-- Opening Marker --
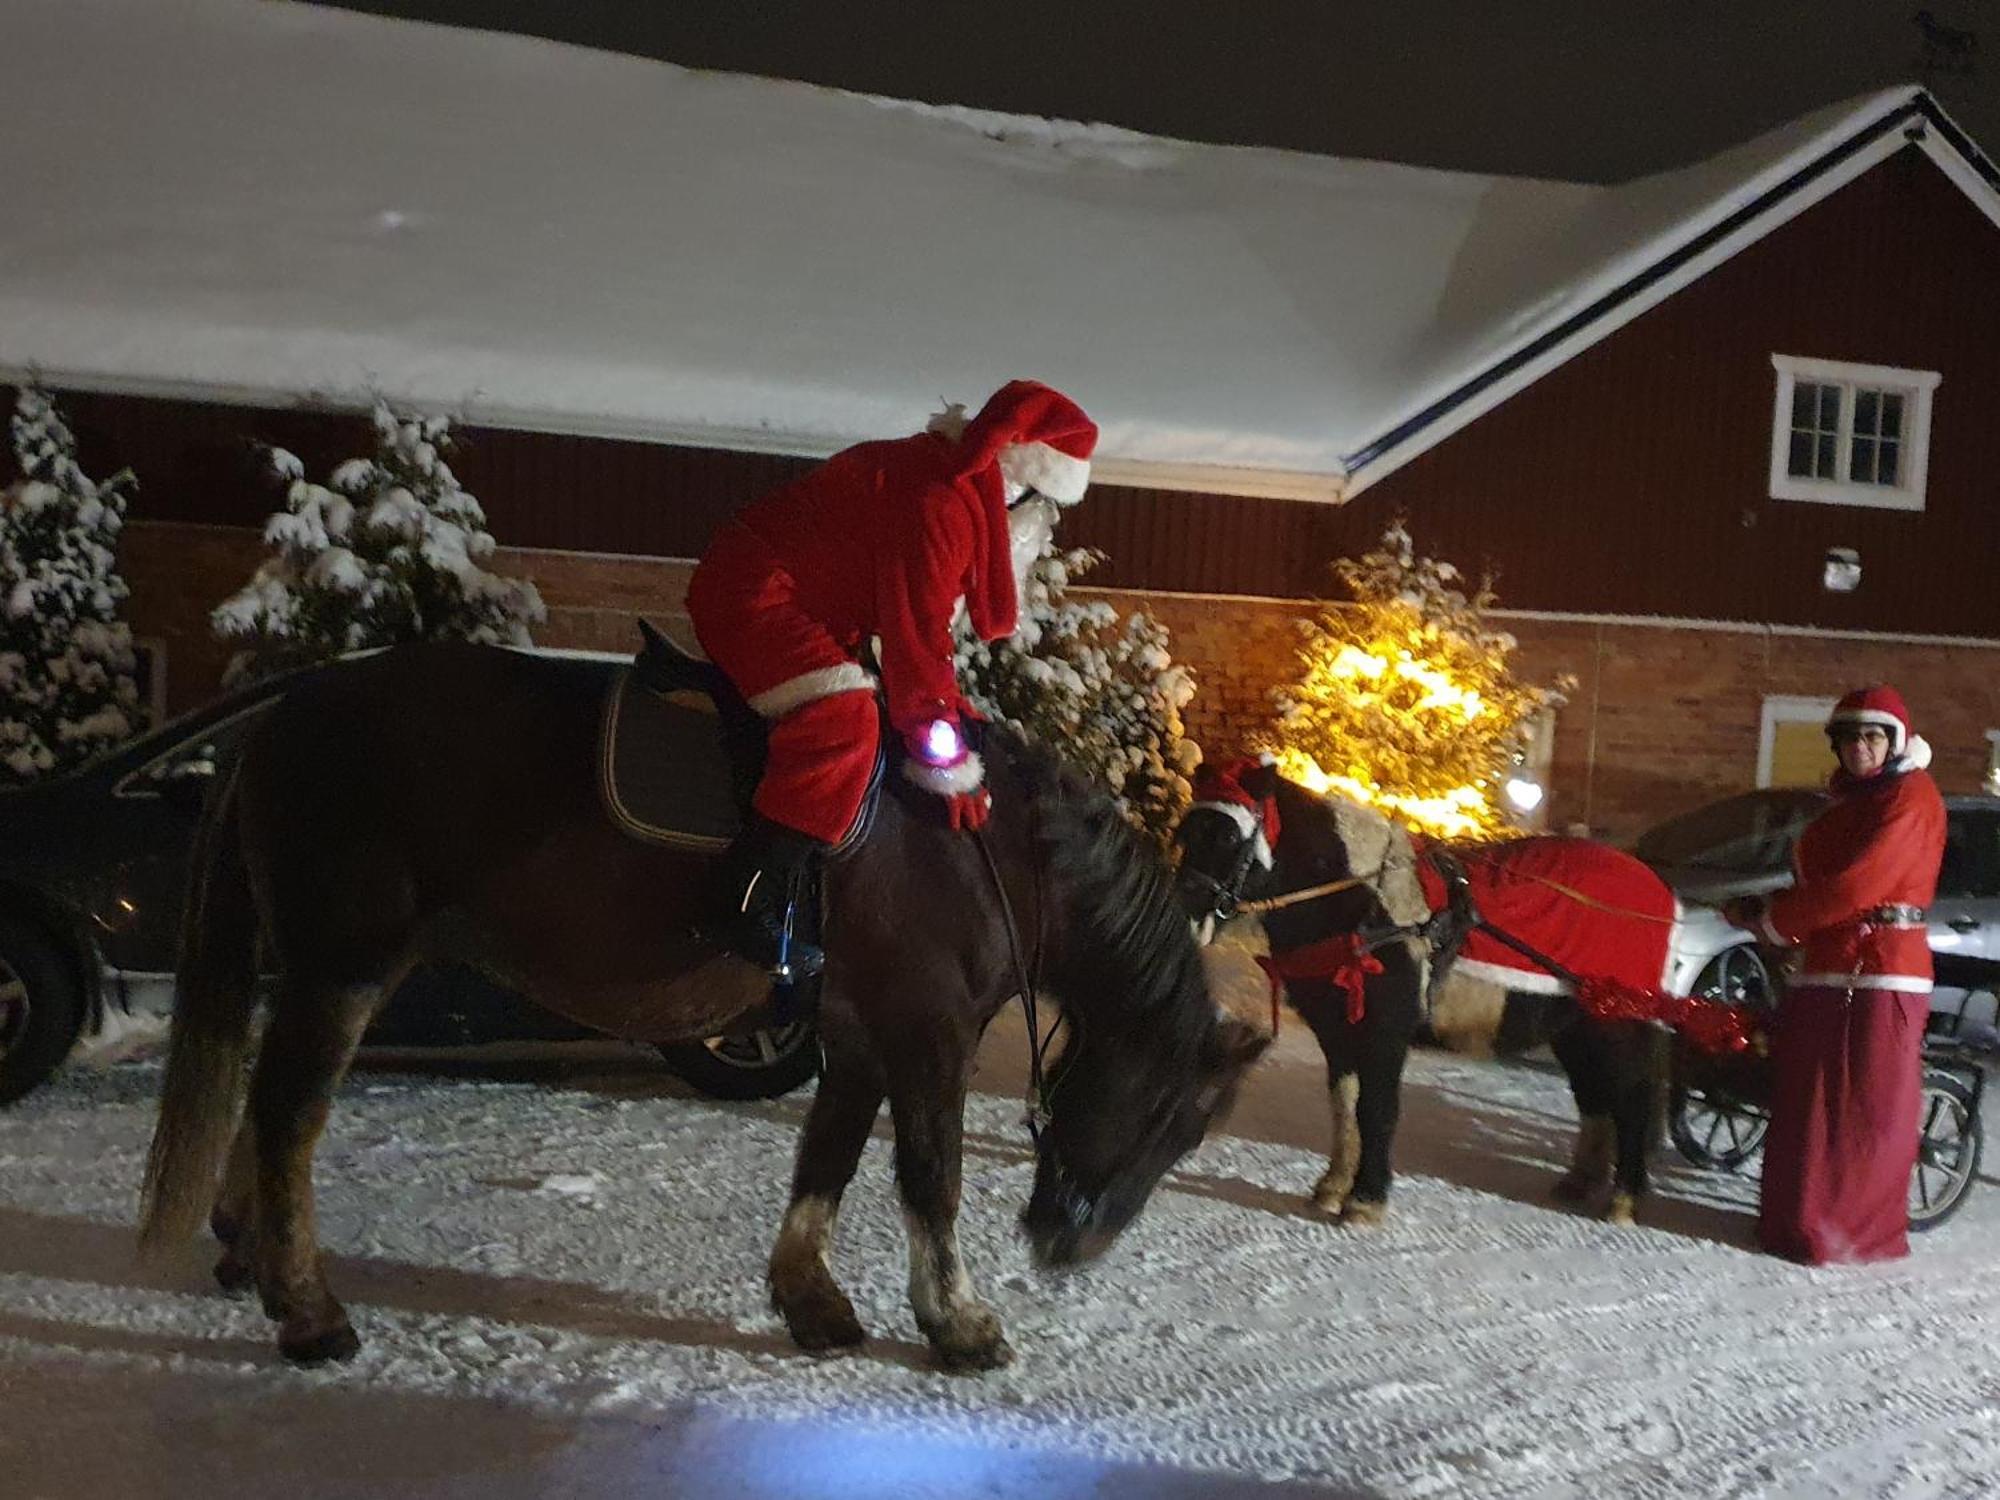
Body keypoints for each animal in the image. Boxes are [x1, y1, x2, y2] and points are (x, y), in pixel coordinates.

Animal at [141, 648, 1264, 1376]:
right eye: (1176, 1117)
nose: (1073, 1244)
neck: (987, 848)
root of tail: (273, 724)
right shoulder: (928, 1029)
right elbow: (929, 1177)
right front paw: (958, 1323)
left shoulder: (857, 1031)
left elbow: (827, 1158)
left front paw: (813, 1301)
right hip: (346, 965)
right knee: (288, 1112)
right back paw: (308, 1311)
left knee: (272, 1101)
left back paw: (249, 1253)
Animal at [1168, 768, 1688, 1224]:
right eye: (1185, 830)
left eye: (1227, 837)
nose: (1185, 907)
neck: (1362, 902)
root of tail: (1662, 893)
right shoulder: (1338, 1033)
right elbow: (1344, 1105)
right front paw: (1333, 1187)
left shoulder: (1384, 1033)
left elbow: (1376, 1110)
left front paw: (1365, 1201)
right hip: (1575, 1033)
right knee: (1595, 1097)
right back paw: (1581, 1184)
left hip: (1616, 1027)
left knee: (1632, 1100)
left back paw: (1624, 1200)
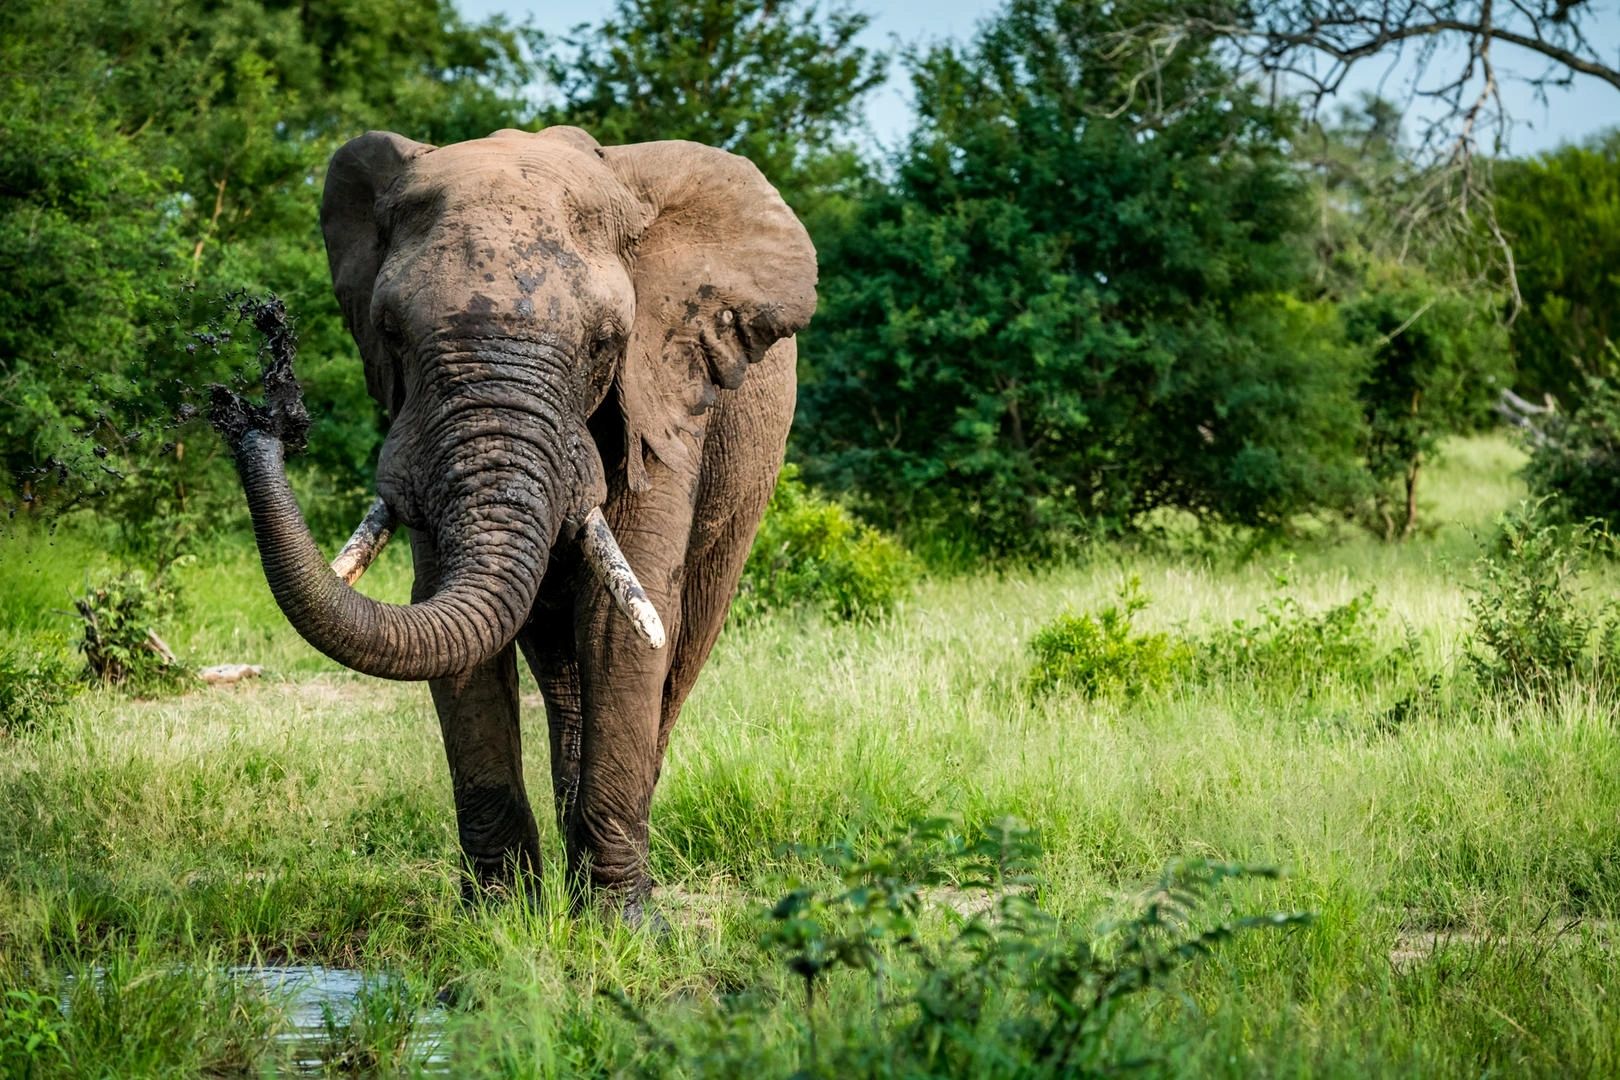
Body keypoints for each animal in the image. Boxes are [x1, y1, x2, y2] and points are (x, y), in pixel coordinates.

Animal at [213, 124, 816, 919]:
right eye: (389, 332)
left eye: (605, 342)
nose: (257, 417)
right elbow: (446, 620)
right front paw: (500, 917)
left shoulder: (666, 395)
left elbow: (622, 624)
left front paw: (624, 924)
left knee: (679, 642)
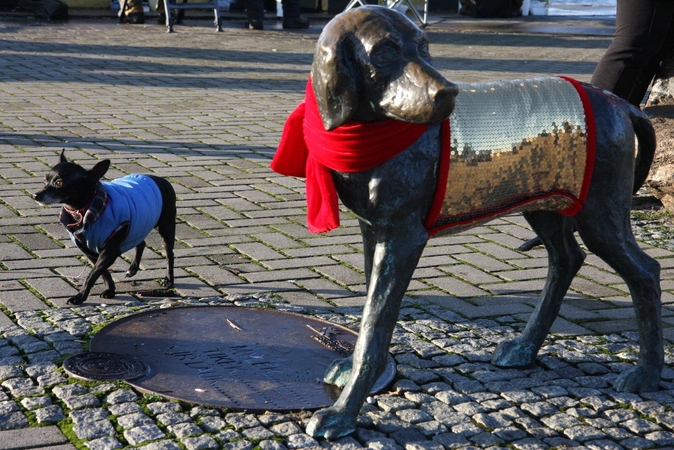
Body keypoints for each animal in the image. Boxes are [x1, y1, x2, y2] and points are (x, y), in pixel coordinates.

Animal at [34, 149, 176, 304]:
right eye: (45, 180)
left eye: (59, 183)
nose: (36, 195)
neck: (82, 210)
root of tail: (162, 180)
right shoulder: (89, 251)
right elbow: (103, 273)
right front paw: (110, 290)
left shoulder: (109, 252)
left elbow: (92, 275)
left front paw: (80, 297)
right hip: (137, 226)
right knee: (141, 243)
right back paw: (132, 269)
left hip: (166, 227)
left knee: (169, 254)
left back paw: (169, 279)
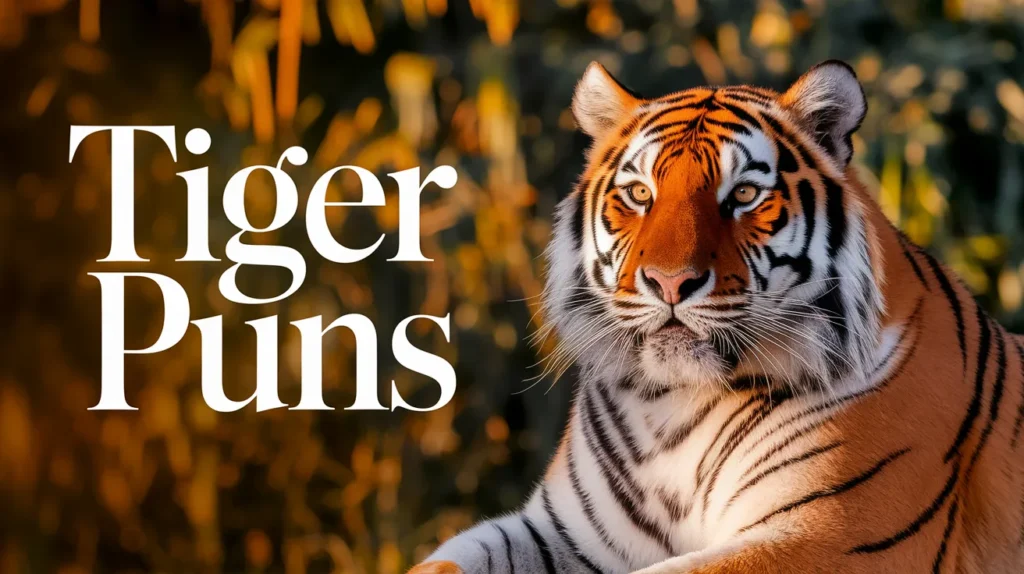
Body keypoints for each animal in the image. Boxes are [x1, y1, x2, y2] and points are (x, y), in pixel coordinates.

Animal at [408, 60, 1024, 573]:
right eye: (639, 194)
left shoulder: (835, 535)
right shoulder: (559, 532)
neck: (672, 405)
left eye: (745, 194)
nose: (669, 283)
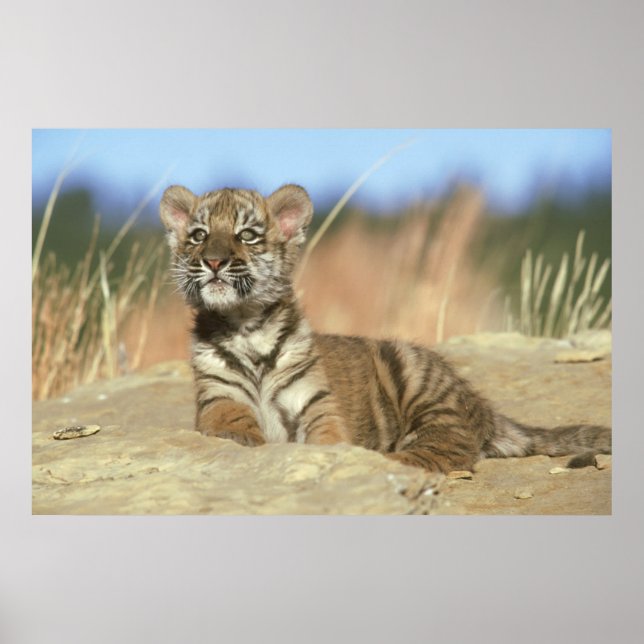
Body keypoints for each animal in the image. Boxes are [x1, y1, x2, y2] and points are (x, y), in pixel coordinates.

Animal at [159, 183, 611, 473]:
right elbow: (232, 420)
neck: (246, 322)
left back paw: (388, 457)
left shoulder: (316, 402)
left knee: (446, 449)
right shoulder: (217, 396)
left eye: (247, 235)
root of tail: (482, 406)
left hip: (419, 380)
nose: (213, 261)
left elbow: (326, 437)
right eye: (198, 235)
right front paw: (249, 441)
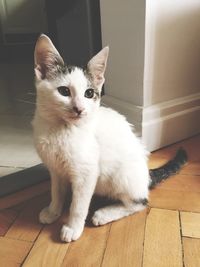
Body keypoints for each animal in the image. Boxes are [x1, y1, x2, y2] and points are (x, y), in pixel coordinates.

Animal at [32, 34, 187, 244]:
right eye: (64, 91)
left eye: (89, 93)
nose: (79, 109)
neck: (60, 130)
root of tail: (146, 175)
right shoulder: (55, 169)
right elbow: (56, 191)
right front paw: (53, 211)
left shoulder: (87, 172)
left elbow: (78, 205)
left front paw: (73, 227)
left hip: (121, 175)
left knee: (140, 202)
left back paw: (104, 214)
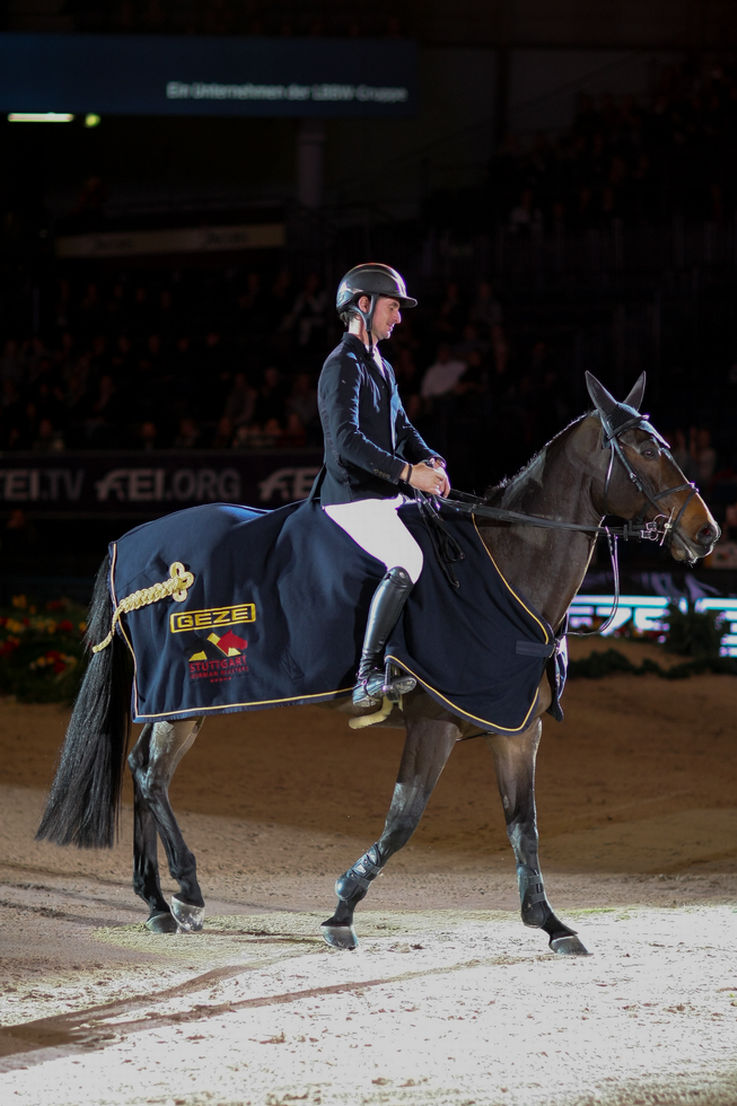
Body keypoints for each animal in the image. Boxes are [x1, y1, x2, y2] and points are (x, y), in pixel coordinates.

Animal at [35, 369, 717, 951]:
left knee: (142, 771)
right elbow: (403, 821)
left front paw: (549, 923)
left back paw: (156, 901)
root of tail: (129, 542)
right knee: (152, 777)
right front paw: (341, 910)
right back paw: (190, 893)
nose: (706, 532)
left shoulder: (516, 727)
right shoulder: (434, 724)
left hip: (175, 701)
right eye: (646, 447)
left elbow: (524, 825)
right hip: (183, 698)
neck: (506, 570)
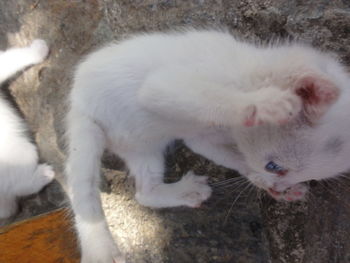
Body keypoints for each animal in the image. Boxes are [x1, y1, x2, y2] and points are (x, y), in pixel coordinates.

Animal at [65, 29, 348, 263]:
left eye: (310, 178)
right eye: (274, 166)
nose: (277, 187)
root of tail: (79, 100)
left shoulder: (201, 137)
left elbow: (235, 157)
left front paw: (282, 191)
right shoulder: (165, 85)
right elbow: (213, 97)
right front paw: (264, 103)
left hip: (142, 146)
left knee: (144, 193)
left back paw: (184, 192)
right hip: (95, 129)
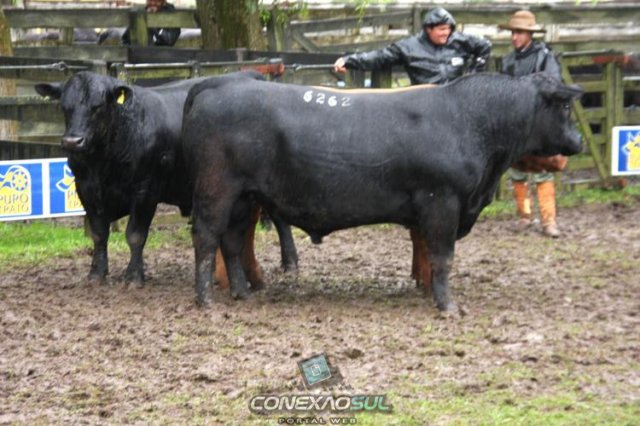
-- Closing Marker --
● **REQUIRED ACTION**:
Once the pictures are set aside, copy the remaining text of every entry exactly.

● **EXERCISE RESPONSE**:
Body keypoints for each animal in the image. Boxes are [x1, y1, x2, y2] and points are (x, y), in pixel coordinates.

Animal at [141, 648, 1264, 1376]:
right eye: (1176, 1117)
nose: (1073, 1244)
neck: (987, 848)
root of tail: (273, 724)
right shoulder: (928, 1029)
right elbow: (929, 1177)
right front paw: (958, 1323)
left shoulder: (857, 1031)
left elbow: (827, 1158)
left front paw: (813, 1301)
right hip: (346, 965)
right knee: (288, 1112)
right back paw: (308, 1311)
left knee: (272, 1101)
left back paw: (249, 1253)
Animal at [1168, 768, 1688, 1224]:
right eye: (1185, 830)
left eye: (1227, 837)
nose: (1185, 907)
neck: (1362, 902)
root of tail: (1662, 893)
right shoulder: (1338, 1033)
right elbow: (1344, 1105)
right front paw: (1333, 1187)
left shoulder: (1384, 1033)
left elbow: (1376, 1110)
left front paw: (1365, 1201)
right hip: (1575, 1033)
right knee: (1595, 1097)
right back paw: (1581, 1184)
left hip: (1616, 1027)
left knee: (1632, 1100)
left back paw: (1624, 1200)
Body keypoints for each animal in the image. Boxes are [x1, y1, x2, y2] and points are (x, y), in pixel coordinates.

Animal at [213, 124, 816, 919]:
right eye: (389, 332)
left eye: (605, 342)
nose: (257, 417)
right elbow: (446, 620)
right front paw: (500, 917)
left shoulder: (666, 395)
left elbow: (622, 624)
left front paw: (624, 924)
left knee: (679, 642)
Body keypoints for each animal in the image. Boxes are [x1, y1, x2, y2] and points are (x, y), in pixel coordinates.

Animal at [34, 149, 176, 304]:
right eye: (45, 180)
left eye: (59, 183)
nose: (36, 195)
neck: (82, 210)
root of tail: (162, 180)
right shoulder: (89, 251)
right elbow: (103, 273)
right front paw: (110, 290)
left shoulder: (109, 252)
left elbow: (92, 275)
left front paw: (80, 297)
right hip: (137, 226)
right knee: (141, 243)
right back paw: (132, 269)
left hip: (166, 227)
left knee: (169, 254)
left back paw: (169, 279)
Body keypoints for each animal in the image. Boxes are [x1, y1, x2, y2] and points are (x, y), in pixel coordinates.

Animal at [408, 60, 1024, 573]:
right eye: (639, 194)
left shoulder: (835, 535)
right shoulder: (559, 532)
neck: (672, 405)
left eye: (745, 194)
nose: (669, 283)
Body keypoints for each animal in the image. Boxes are [x1, y1, x2, y2] and points are (x, y), in pixel coordinates.

Animal at [159, 183, 611, 473]:
right elbow: (232, 420)
neck: (246, 322)
left back paw: (388, 457)
left shoulder: (316, 402)
left knee: (446, 449)
right shoulder: (217, 396)
left eye: (247, 235)
root of tail: (482, 406)
left hip: (419, 380)
nose: (213, 261)
left elbow: (326, 437)
right eye: (198, 235)
right front paw: (249, 441)
Body keypoints for each animal in the image. Boxes are [x1, y1, x2, y2] and points are (x, y), in pixel coordinates.

Animal at [32, 34, 187, 244]:
right eye: (64, 91)
left eye: (89, 93)
nose: (79, 109)
neck: (60, 130)
root of tail: (146, 175)
right shoulder: (55, 169)
right elbow: (56, 191)
right front paw: (53, 211)
left shoulder: (87, 172)
left elbow: (78, 205)
left front paw: (73, 227)
left hip: (121, 175)
left knee: (140, 202)
left back paw: (104, 214)
Body keypoints for each animal in the image. Boxes are [x1, y1, x2, y2] and points are (x, y), in pixel coordinates.

Animal at [35, 369, 717, 951]:
left knee: (142, 771)
right elbow: (403, 821)
left front paw: (549, 923)
left back paw: (156, 901)
root of tail: (129, 542)
right knee: (152, 777)
right front paw: (341, 910)
right back paw: (190, 893)
nose: (706, 532)
left shoulder: (516, 727)
right shoulder: (434, 724)
left hip: (175, 701)
right eye: (646, 447)
left elbow: (524, 825)
right hip: (183, 698)
neck: (506, 570)
Body keypoints for each animal in the image. Boxes are [x1, y1, x2, y2] and points are (x, y), in pixel coordinates.

Animal at [65, 29, 348, 263]:
left eye: (310, 178)
right eye: (274, 166)
nose: (277, 187)
root of tail: (79, 100)
left shoulder: (201, 137)
left elbow: (235, 157)
left front paw: (282, 191)
right shoulder: (165, 85)
right elbow: (213, 97)
right front paw: (264, 103)
left hip: (142, 146)
left knee: (144, 193)
left back paw: (184, 192)
right hip: (95, 129)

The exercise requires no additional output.